What to produce
Look through the records below for the line with "right front paw: (543, 835)". Return that line and each one after it up to and including the line with "left back paw: (62, 829)", exactly.

*** Given records

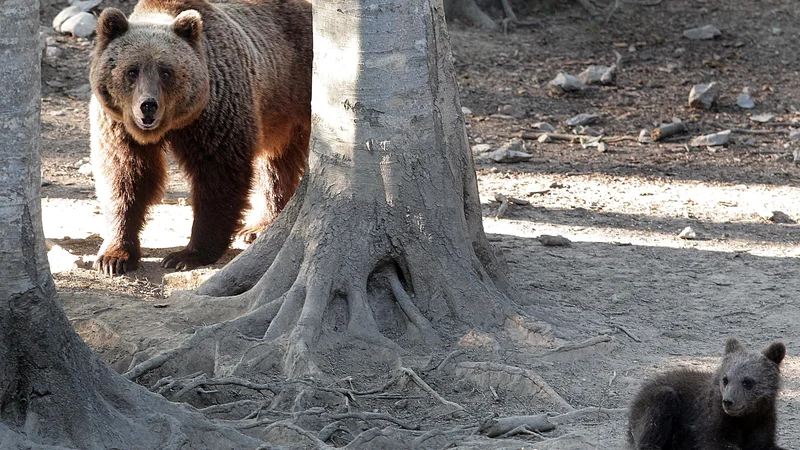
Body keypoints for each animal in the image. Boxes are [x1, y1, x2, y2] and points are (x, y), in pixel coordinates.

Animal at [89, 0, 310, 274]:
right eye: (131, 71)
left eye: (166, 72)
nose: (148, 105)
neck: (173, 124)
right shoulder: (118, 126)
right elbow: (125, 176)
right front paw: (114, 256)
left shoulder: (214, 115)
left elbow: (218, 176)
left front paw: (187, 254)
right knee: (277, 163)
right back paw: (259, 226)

******
*** Given records

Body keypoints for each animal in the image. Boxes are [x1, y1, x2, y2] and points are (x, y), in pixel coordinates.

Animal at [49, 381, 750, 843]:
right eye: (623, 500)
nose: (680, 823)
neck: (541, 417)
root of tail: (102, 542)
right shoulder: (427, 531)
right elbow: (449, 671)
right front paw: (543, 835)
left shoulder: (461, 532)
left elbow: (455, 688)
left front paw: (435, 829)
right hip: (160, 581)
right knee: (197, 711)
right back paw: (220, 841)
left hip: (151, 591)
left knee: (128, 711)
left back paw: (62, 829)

******

Exercise solution
right front paw: (543, 835)
left shoulder: (461, 532)
left elbow: (455, 688)
left front paw: (435, 829)
right hip: (160, 581)
right knee: (197, 711)
right back paw: (220, 841)
left hip: (151, 591)
left knee: (128, 711)
left back paw: (62, 829)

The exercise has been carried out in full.